## Text
[Openmcl-devel] how does this work, exactly?

Gary Byers gb at clozure.com
Wed Sep 29 19:46:20 PDT 2004



On Wed, 29 Sep 2004, alex crain wrote:

>
> I create some classes:
>
> (defclass tab-view-item (ns:ns-tab-view-item)
> 	...
> 	(:metaclass ns:+ns-object))
>
> (defclass tab-view (ns:ns-tab-view)
> 	...
> 	(:metaclass ns:+ns-object))
>
> And I create some instances...
>
> (send (make-instance 'tab-view)
> 	 :add-tab-view-item (make-instance 'tab-view-item))
>
> I now have an instance of tab-view-item that is referenced by the
> tab-view cocoa object but not, as far as I can tell, anywhere
> in the lisp system. So, why doesn't lisp garbage collect my
> tab-view-item?

How does this work ?

? (#_malloc 20)

On a foreign function call like this, two blocks of memory get allocated:

1) a block of "foreign memory", at least 20 bytes long in this
   example, in some area of memory managed by malloc

2) A lisp object of type MACPTR, which references (1).  Note that many
   MACPTRs can reference the same address; MACPTRs that reference the
   same address are EQL to each other, but not necessarily EQ.

If the GC can prove that a lisp object of type MACPTR isn't referenced
from any non-garbage lisp object, it can reclaim the memory used by
that MACPTR (just as for conses, strings, functions,
standard-instances, etc.)  That has nothing to do in general with
whether or not any block of foreign memory that the MACPTR references
remains allocated.

A MACPTR to an ObjC instance tries to cache that fact; conceptually,
it changes its class from MACPTR to the (foreign) class of the instance.

In general, an Objective C instance will remain allocated as long as
its reference count is greater than 0.  It's tempting to say that
whenever lisp code creates a MACPTR which referencs an ObjC intance
it should increment that instance's reference count; whenever the GC
discovers that such a MACPTR is about to become garbage, it should
arrange to decrement the ObjC object's reference count.  This would
help to prevent situations where a MACPTR has classified itself as
an instance of some ObjC class but the instance in question has been
deallocated.

Unfortunately, I don't think that a scheme like that would scale well.
(If it worked perfectly, foreign pointers that would otherwise be freed
would linger until the GC could prove that there were no references
to them, which might have adverse effects.

I'd started to implement another (less ambitios) scheme, that involved
"canonicalizing" the MACPTRs used to reference ObjC object (so that
there was generally something more of a 1:1 correspondence.)  That
scheme ran into other problems related to how pthread cleanup functions
work in Darwin (threads become unable to respond to signals), and I
backed out of that.

## Data provided

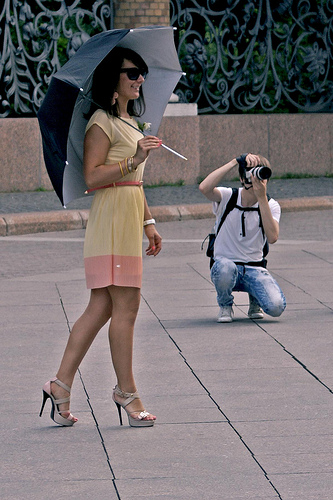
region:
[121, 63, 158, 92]
Black sunglasses on woman's face.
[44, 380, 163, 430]
Woman wearing high heels.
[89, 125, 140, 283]
Woman wearing yellow and pink dress.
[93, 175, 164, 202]
Pink belt on woman's waist.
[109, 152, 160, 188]
Bracelets around woman's wrist.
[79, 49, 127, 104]
Woman has dark hair.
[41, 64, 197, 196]
Woman is holding umbrella.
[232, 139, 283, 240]
Person holding camera to face.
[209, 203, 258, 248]
Person wearing white shirt.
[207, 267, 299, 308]
Person wearing blue jeans.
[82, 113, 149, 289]
A yellow and pink short sleeved dress.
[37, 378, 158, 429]
A pair of beige high heels.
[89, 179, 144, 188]
A pink belt.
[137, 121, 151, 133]
A white flower.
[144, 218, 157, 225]
A white band.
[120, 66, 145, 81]
A black pair of sunglasses.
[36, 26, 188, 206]
A black umbrella.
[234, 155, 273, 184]
A black and white camera.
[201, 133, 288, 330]
A guy bent down taking a picture.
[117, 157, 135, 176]
Bracelets.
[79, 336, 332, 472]
Smoothly paved concrete walkway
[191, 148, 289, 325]
Photographer striking a pose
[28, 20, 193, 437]
Lady walking on the pavement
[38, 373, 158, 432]
Feet in high heeled shoes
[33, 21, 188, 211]
Black, unfurled umbrella held at a slanted ange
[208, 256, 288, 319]
Pair of faded jeans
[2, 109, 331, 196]
Low concrete wall part of a fence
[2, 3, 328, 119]
Styled metal frame forming part of a wall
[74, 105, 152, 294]
Light yelow/brown dress with a pink bottom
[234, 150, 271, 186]
Camera held at an eye level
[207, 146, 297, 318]
a man holding a camera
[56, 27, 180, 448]
a woman holding an umbrella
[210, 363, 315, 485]
grey stone tiles of the ground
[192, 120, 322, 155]
tan concrete wall in the background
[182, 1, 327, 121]
iron fence on a concrete wall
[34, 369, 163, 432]
the woman's strappy sandals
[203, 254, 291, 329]
the man's blue jeans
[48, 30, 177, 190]
a woman wearing sunglasses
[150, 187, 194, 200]
grey stones of the sidewalk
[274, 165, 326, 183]
grass growing along the edge of the wall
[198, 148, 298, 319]
a man squatting down to take a photo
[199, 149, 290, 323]
the man is taking a picture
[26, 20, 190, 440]
a woman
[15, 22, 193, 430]
the woman with the umbrella is wearing high heels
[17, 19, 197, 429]
the woman holds the umbrella with one hand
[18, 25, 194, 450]
the woman holds a black umbrella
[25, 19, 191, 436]
the woman with the umbrella is smiling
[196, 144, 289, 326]
the man taking a photo is wearing a backpack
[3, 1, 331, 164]
a wall with a wrought iron fence is behind the people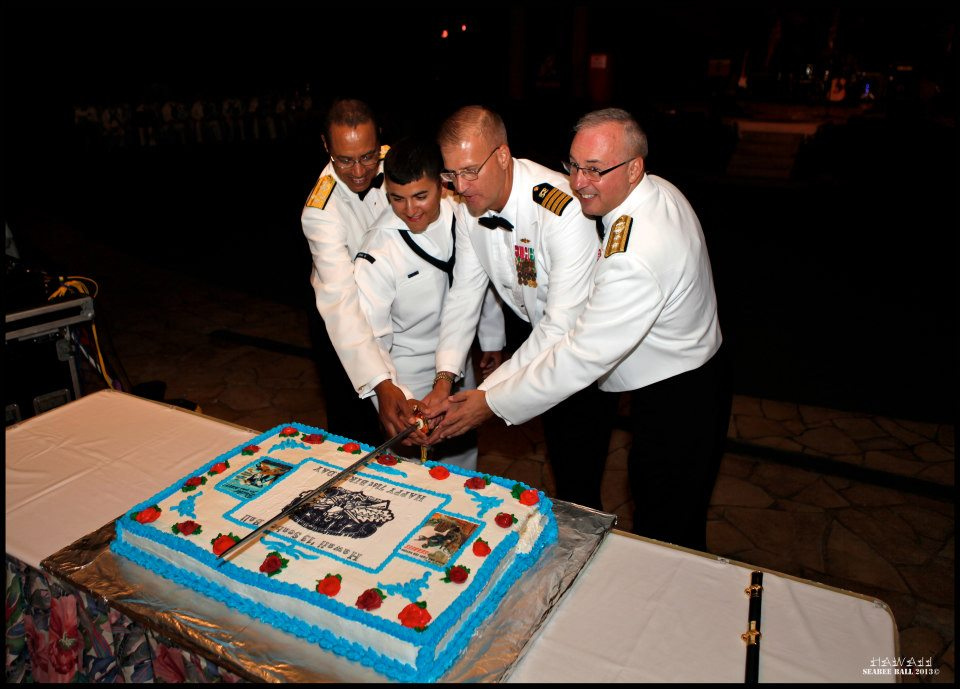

## Task objective
Can you continue the mailing-list post about Lisp garbage collection and Objective-C instances from its last sentence? The lines have no role in anything asked here.

## Task response
I ultimately think that the "right" approach to this involves deeper
integration of Lisp's GC and ObjC's memory management scheme (sneaking
a GC-integrated zone_malloc implementation in there somewhere.)

Unless/until something like this is done, ObjC instances aren't
first-class lisp objects; this means that it's possible for "an instance
of foreign class X" to have its class changed to "freed, possibly no
longer mapped chunk of memory", "total garbage", "instance of some
other class entirely", etc. behind lisp's back.

The fact that that scenario is -possible- doesn't mean that it's likely
to occur; it's more likely to occur when dealing with ObjC objects that're
typically short-lived (NSEvents ...) than with objects that're typically
long-lived (NSWindows ...).

Suppose that you had:

(defparameter *big-list-of-all-windows* ())

(defun make-window (&rest args)
  (let* ((w (apply (make-instance 'some-window-class args))))
    (push w *big-list-of-all-windows*)
    w))

(defun do-all-windows (f)
   (dolist (w *big-list-of-all-windows*) (funcall f w)))

That kind of code (as written) is a bad idea: if instances of
SOME-WINDOW-CLASS are full-fledged, first-class lisp objects, they'd
never get GC'ed as long as they were referenced from
*BIG-LIST-OF-ALL-WINDOWS*, and you'd typically want to do something
like:

(defmethod window-close ((w some-window-class))
  (setq *big-list-of-all-windows* (delete w *big-list-of-all-windows*))
  (call-next-method))

If "instances of SOME-WINDOW-CLASS" are not full-fledged and first-
class, it'd be even more critical to avoid having references to them
after they're closed.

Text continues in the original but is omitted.